_Problem description_: Leave the pictures aside and give back every entry below word for word.

━━━━━ Data listing

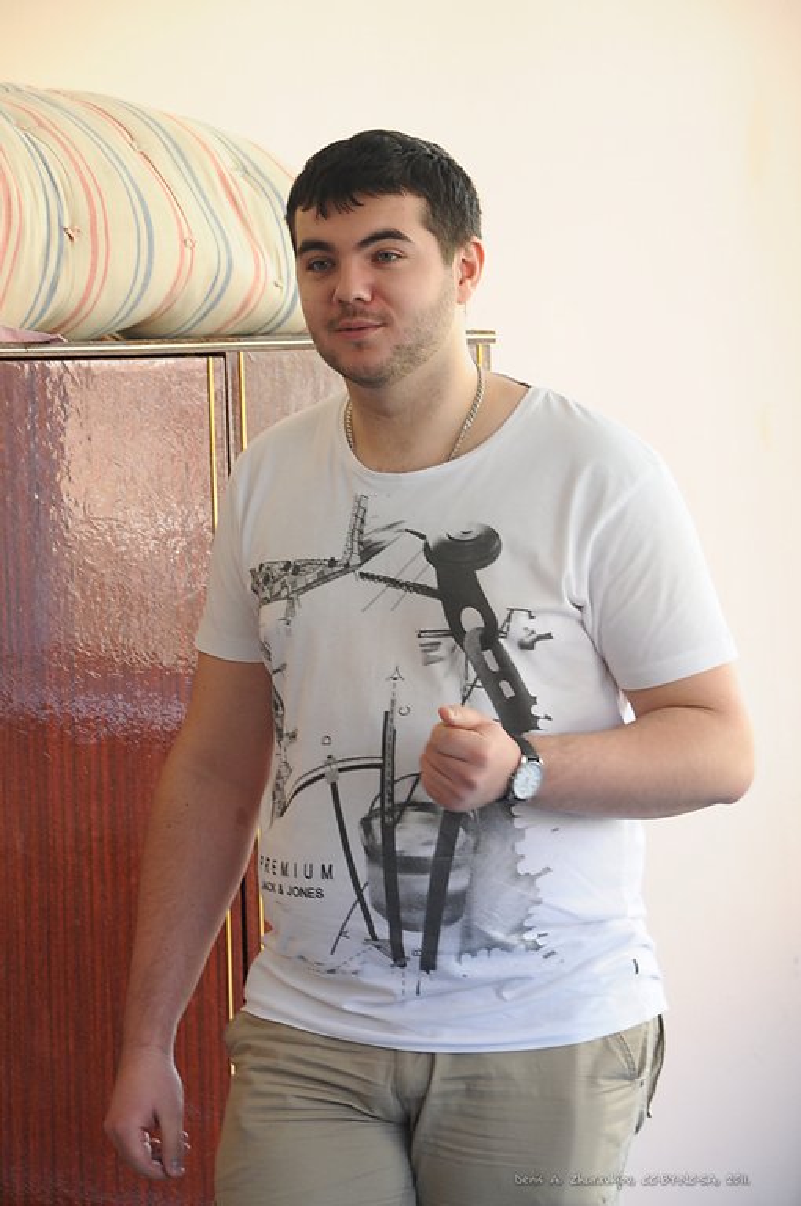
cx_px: 400
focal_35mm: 150
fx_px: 5019
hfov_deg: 9.1
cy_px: 603
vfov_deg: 13.7
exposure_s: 1/25
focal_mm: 100
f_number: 8
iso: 500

━━━━━━━━━━

_Result_:
cx_px: 400
focal_35mm: 150
fx_px: 5019
hfov_deg: 9.1
cy_px: 603
vfov_deg: 13.7
exposure_s: 1/25
focal_mm: 100
f_number: 8
iso: 500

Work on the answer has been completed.